Greene County Soil & Water Conservation District

Stream Stewardship Program

 

Japanese Knotweed

Breakout Session:  Regional Planning

                                                   

 

Participants

Cordelia Sand

             Boquet River = grant with SUNY and EPA to develop awareness programs.

 

Eric Derleth

             Partners for Fish & Wildlife = regional planning a good way to address habitat/stream restoration

problems. Regional coordination for dealing with JK and other problems. Look at USFS for $.

 

Rene VanSchaack

             Need to know how to deal with JK. Stick needed in addition to the carrot. Need some incentive for people to do something. Ready to go but need to know how. Relatively new to have JK.

 

Ira Stern

             Perspective, how to get people to deal with it effectively, is not worth dealing with if can’t get it all.  How to program on a large scale? Integrate with exiting work...

 

Alan White

             Studies by TNC shows there is a problem with JK, now looking to see extent of 13 invasives in

             Catskills...Before we invest in control, what is the extent of threat and damage to biodiversity.

 

John Schwartz

             Education important, use 450 landowners (80,000 acres) to help deal with JK

 

Kristin Sewak

             Sick of JK, struggling with efficacy of long term treatment, what is possible?

 

Mary Lagalbo

             Need more leadership on the part of the State to educate the public on invasives.

 

Justin Perry

             Issues for Catskill Park, how do we prioritize? Individual stewardship plans vary effective.

              * Not many foresters do ID invasives.

 

Cynthia Boehner

             National Wildlife Refuge: Assessment and Analysis of initiatives to deal with invasives. 5 yr.

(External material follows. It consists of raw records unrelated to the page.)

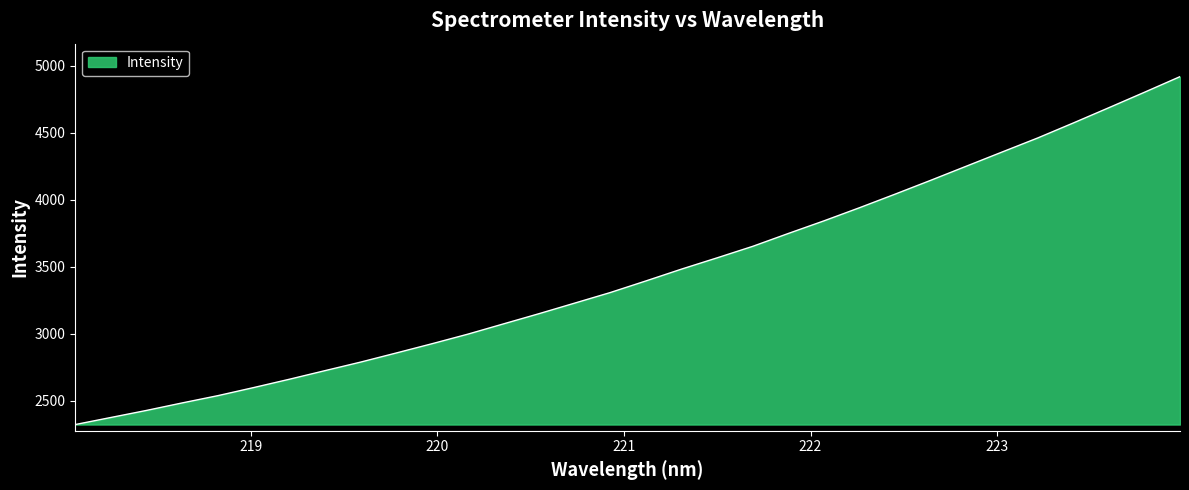

Does the chart display data point markers on the line(s)?

No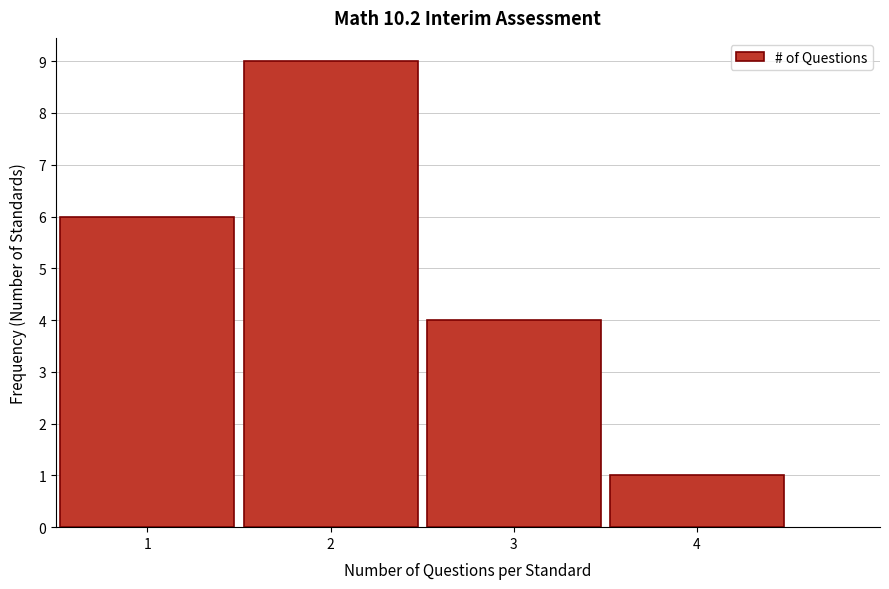

Over which range of the x-axis is the bar tallest?

1.5 to 2.5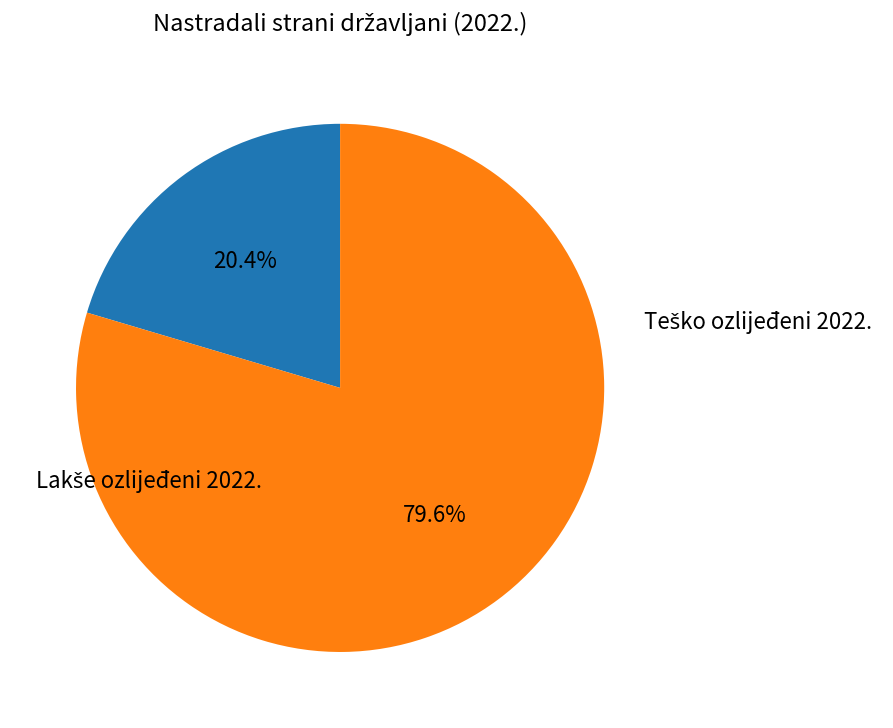

Rank the categories by value from lowest to highest.

Teško ozlijeđeni 2022., Lakše ozlijeđeni 2022.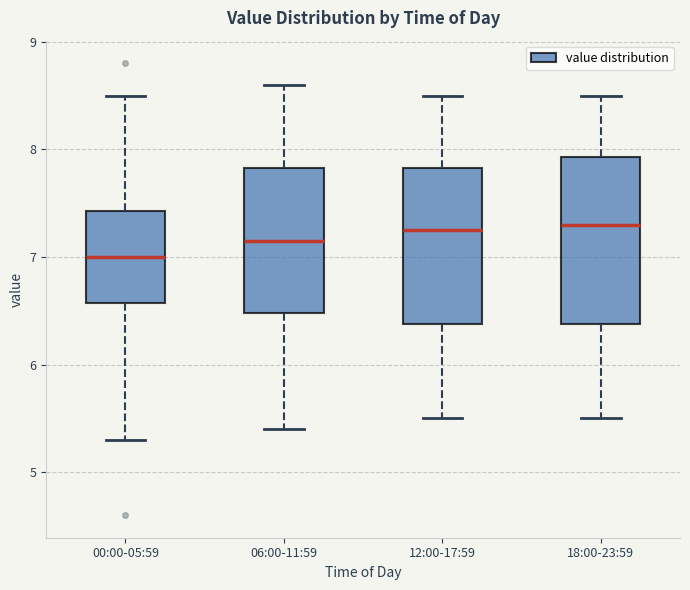

Reading left to right, read every box against the y-axis: the position of its median line, the range the box covers, and the ends of its whiskers. The values are not printed on the chart, so give them approximately, as read against the axis.

00:00-05:59: median 7.0, box 6.6 to 7.4, whiskers 5.3 to 8.5
06:00-11:59: median 7.2, box 6.5 to 7.8, whiskers 5.4 to 8.6
12:00-17:59: median 7.3, box 6.4 to 7.8, whiskers 5.5 to 8.5
18:00-23:59: median 7.3, box 6.4 to 7.9, whiskers 5.5 to 8.5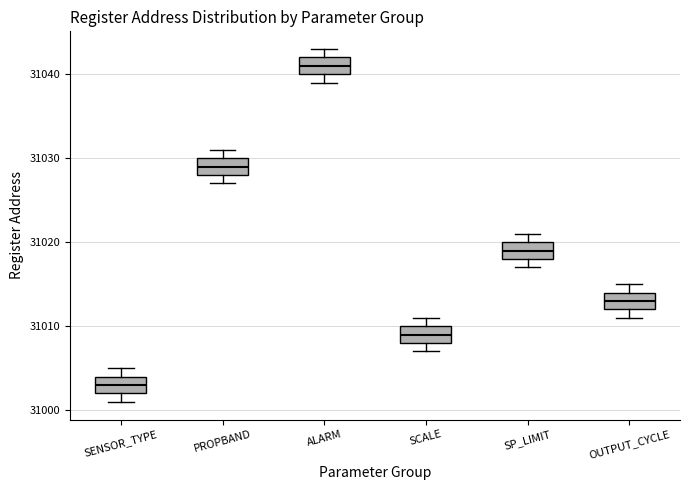

Reading left to right, read every box against the y-axis: the position of its median line, the range the box covers, and the ends of its whiskers. The values are not printed on the chart, so give them approximately, as read against the axis.

SENSOR_TYPE: median 31003, box 31002 to 31004, whiskers 31001 to 31005
PROPBAND: median 31029, box 31028 to 31030, whiskers 31027 to 31031
ALARM: median 31041, box 31040 to 31042, whiskers 31039 to 31043
SCALE: median 31009, box 31008 to 31010, whiskers 31007 to 31011
SP_LIMIT: median 31019, box 31018 to 31020, whiskers 31017 to 31021
OUTPUT_CYCLE: median 31013, box 31012 to 31014, whiskers 31011 to 31015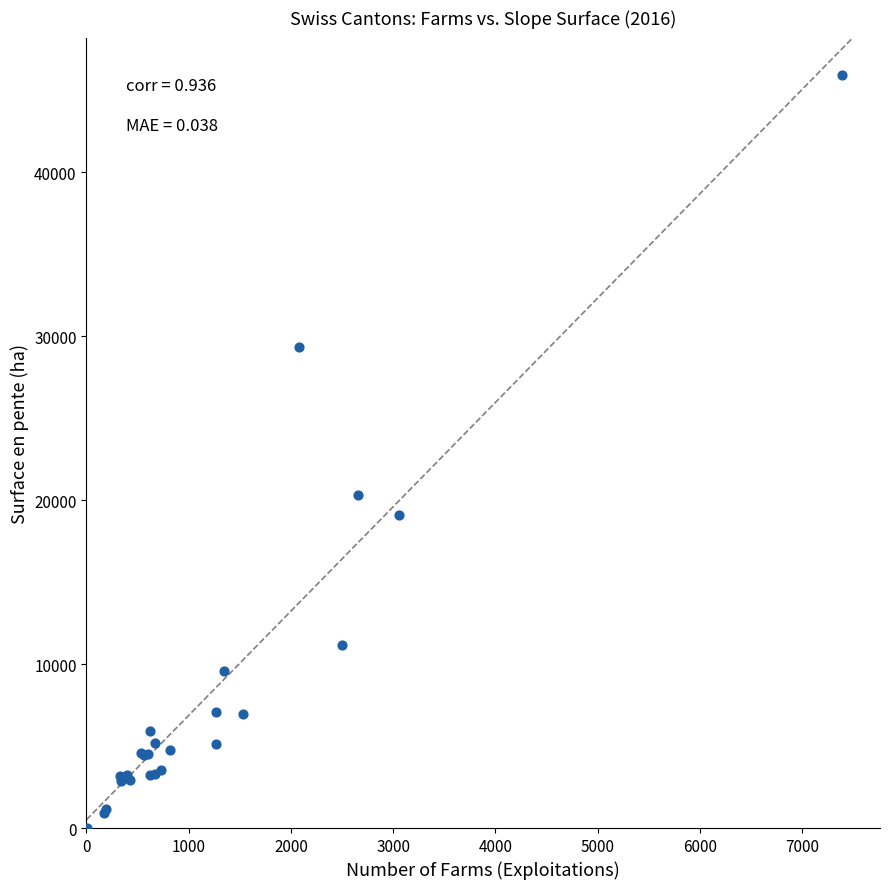

What Y value in the scatter plot is closest to 22961?

20292.9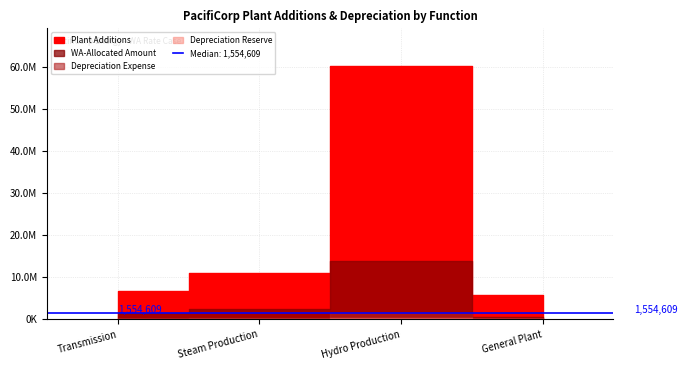

What position from the right is General Plant?

1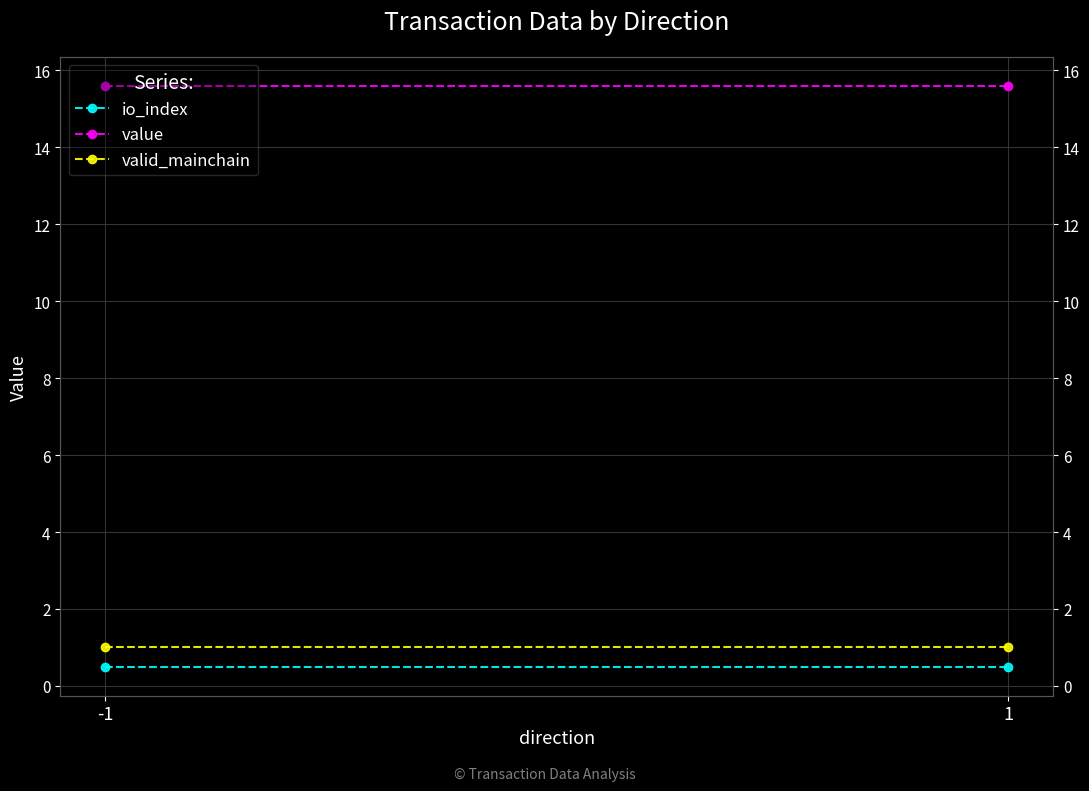

Which series has the largest total across all categories?

value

             Strategic Plan. Need of better coordination led to New England Invasive Plant Group. NE

             Invasive Plant Atlas. Focusing on early detection on a site basis. Get ahead of sites likely

             to be affected/train volunteers to monitor and identify.

 

Discussion

             What can we do now?

 

· First we need to know how bad is it? * Need to answer this question soon...

· Goes to multi objectives

                          * do you need to protect the bank for proper protection

                          * does it affect the fish, wildlife

· How do we convince landowners to do something about JK?

· Awareness development on invasives generally.  How?

· Targeted watershed to get ahead of it?

· Early detection

· Rapid response

 

But watch out for the SAVE THE KNOTWEED constituency if government goes to deal with it.

 

Is there a need for regulatory solutions?

 

* Ban sales of nursery invasives.

*State permitting

*Catskill Park Master Plan doesn’t mention invasives.

 

Need cost/benefit analysis for treatments...

 

Get back to “what’s in it for me”.

 

*Name an invasive species that we have control of. Why this one?

 

Instability of streams leads to proliferation of JK - maybe we should concentrate on stability rather

than eradication.

 

Once we raise awareness, people want funding to deal with it.

 

Recommendations (given lack of knowledge, etc.)

 

                                       Expand awareness

                                       Use Existing opportunities

JK May be good...     10 foot poster child? bigger than an insect.

                                       Prioritize efforts and plan strategies

                                       Identify biodiversity areas and keep them free of invasives.

                                       Top of the watershed down

                                       Need better coordination amongst groups.